Politicized "controlled choice" or real parental educational choice
Posted by Dr. Michael Sanera at 10:40 AM
The N&O reports here that the Wake County School Board’s Student Assignment Committee will hear from Michael Alves, a Boston-based education consultant.
Mr. Alves has helped other school districts develop “controlled choice” plans. At first glance, this might appear to be a positive development, but Mr. Alves is an outspoken critic of school choice plans that have closed the achievement gap and improved student achievement.
Specifically, Mr. Alves and his colleagues criticize the research of John Chubb and Terry Moe, co-authors of Politics, Markets & America’s Schools.
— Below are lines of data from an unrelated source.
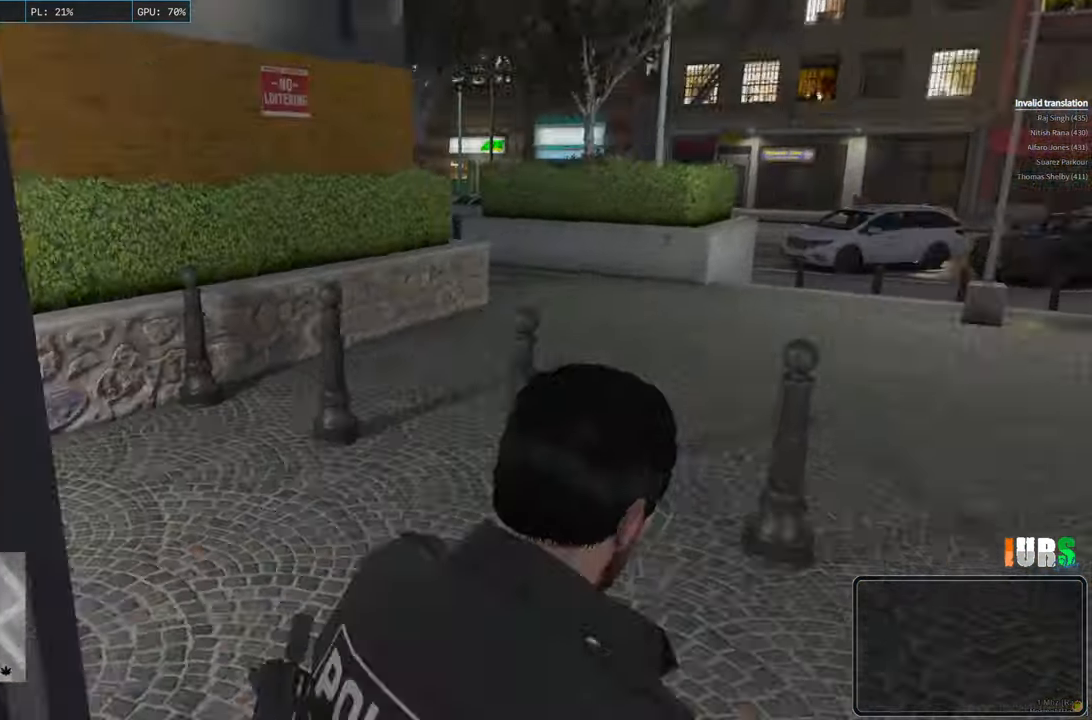
{"keys": ["d", "shift", "w"], "events": []}
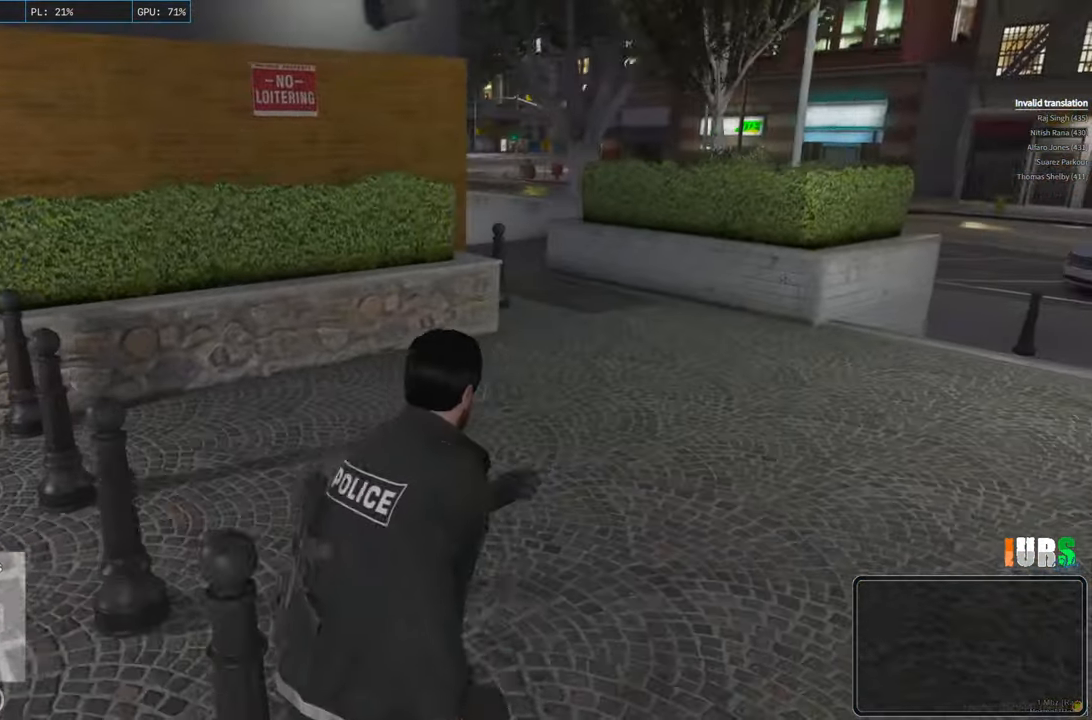
{"keys": ["shift", "w"], "events": [[233, "d", "up"]]}
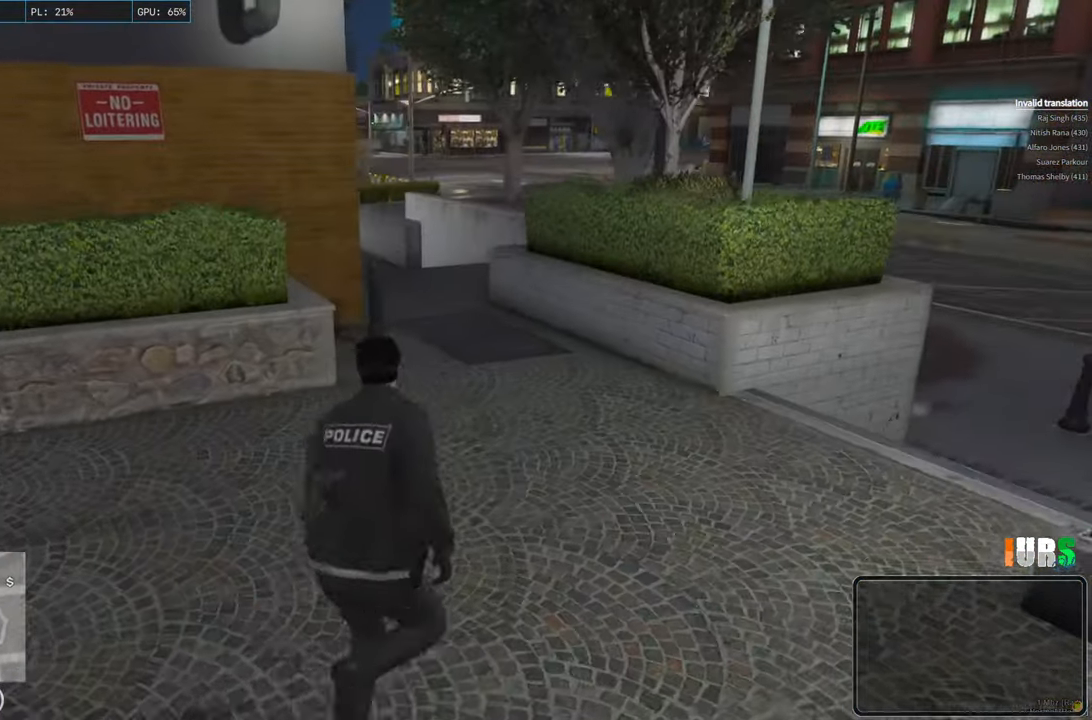
{"keys": ["shift", "w"], "events": []}
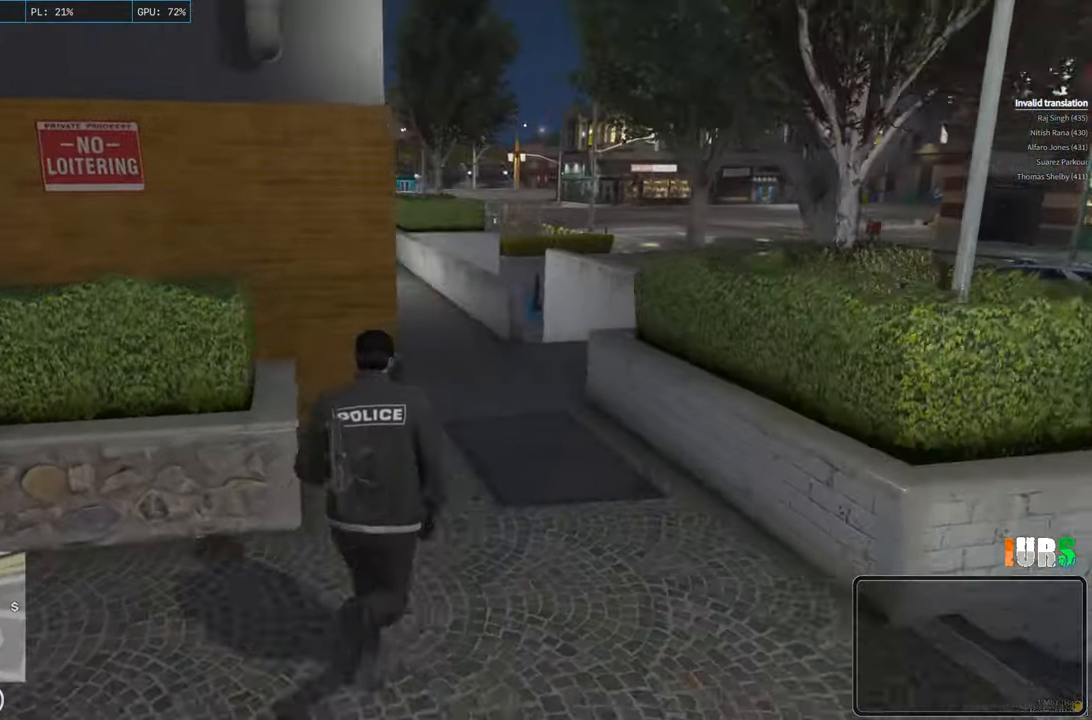
{"keys": ["d", "shift", "w"], "events": [[83, "d", "down"]]}
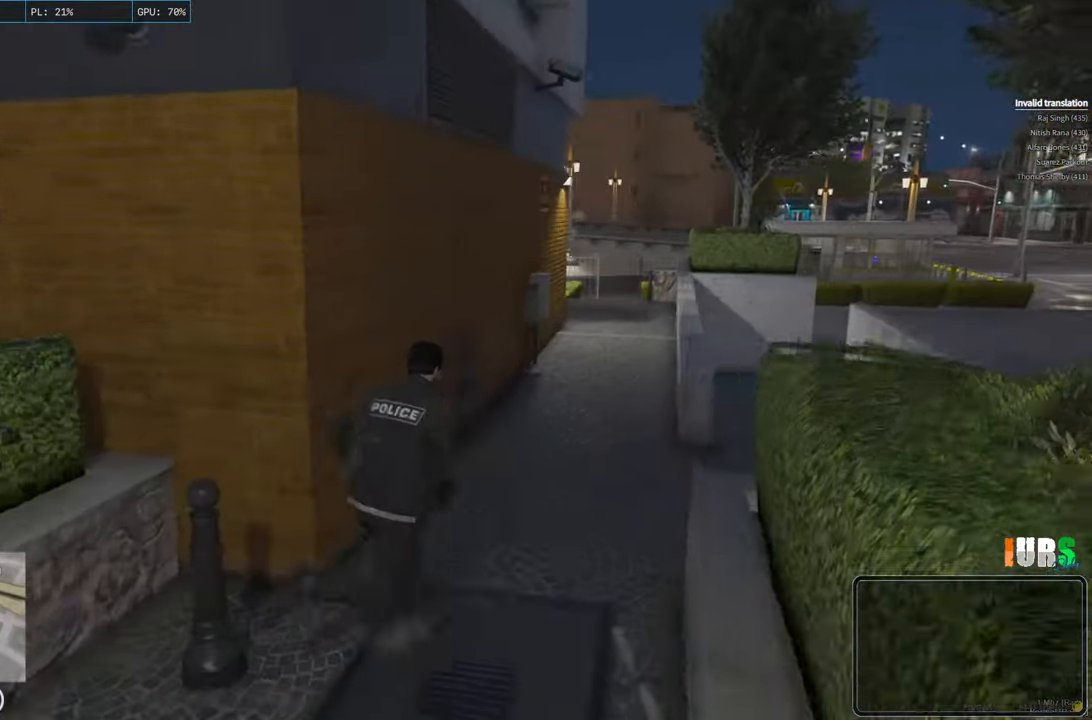
{"keys": ["shift", "w"], "events": [[50, "d", "up"]]}
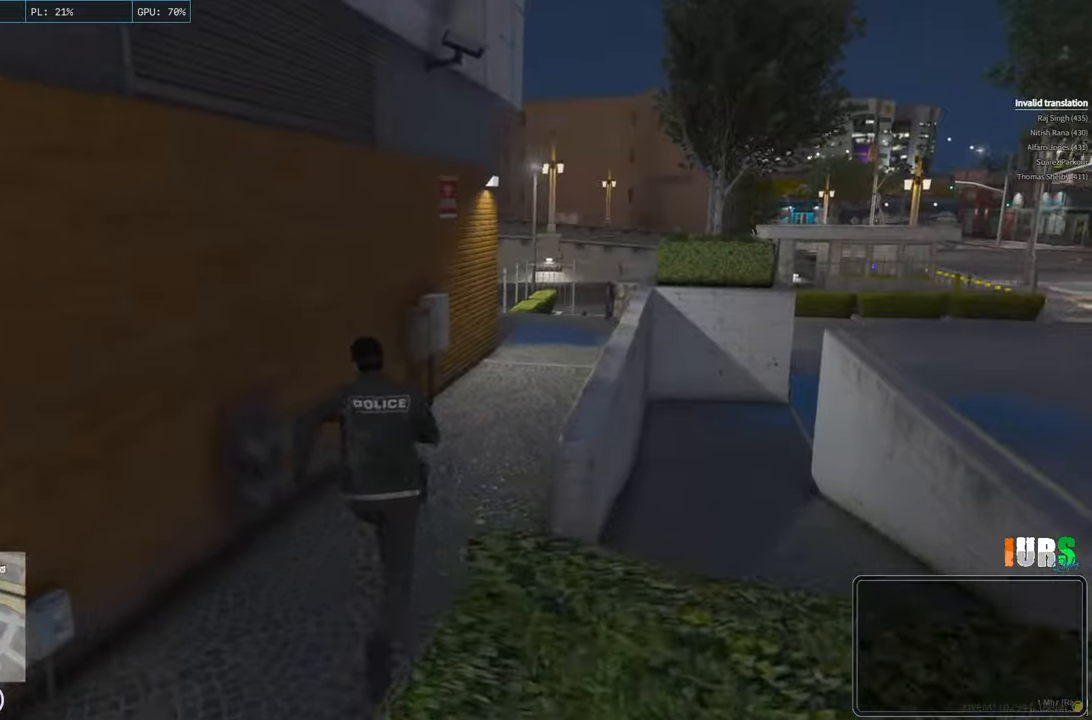
{"keys": ["d", "shift", "w"], "events": [[50, "d", "down"]]}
Chubb and Moe’s research is based on data from more than 500 schools and more than 20,000 students. Their research shows that student achievement will only improve when districts de-politicize their operations by transferring power to parents who are able to select the school that best meets their children’s needs. Unencumbered parental choice, not politicized “controlled choice,” is the way to improve the education of all of Wake County’s students.
My op-ed in the N&O describes how the Wake County schools could transition into such a parental choice plan:
Bold reform means abandoning the failed top-down, central-office planning model in which parents, teachers, principals and students often feel that they are victims of school board and central office decisions.Instead, the district needs a bottom-up system that gives parents, teachers,principals and students real decision-making power.
At a minimum, the Student Assignment Committee should also hear from Stanford University Professor Terry Moe, who would give the committee an alternative to the Mr. Alves politicized “controlled choice” option. The committee should also consider hearing from Dr. Jay Greene, who is the head of the Department of Education Reform at the University of Arkansas and author of Education Myths: What Special-Interest Groups Want You to Believe About Our Schools and Why it Isn’t So.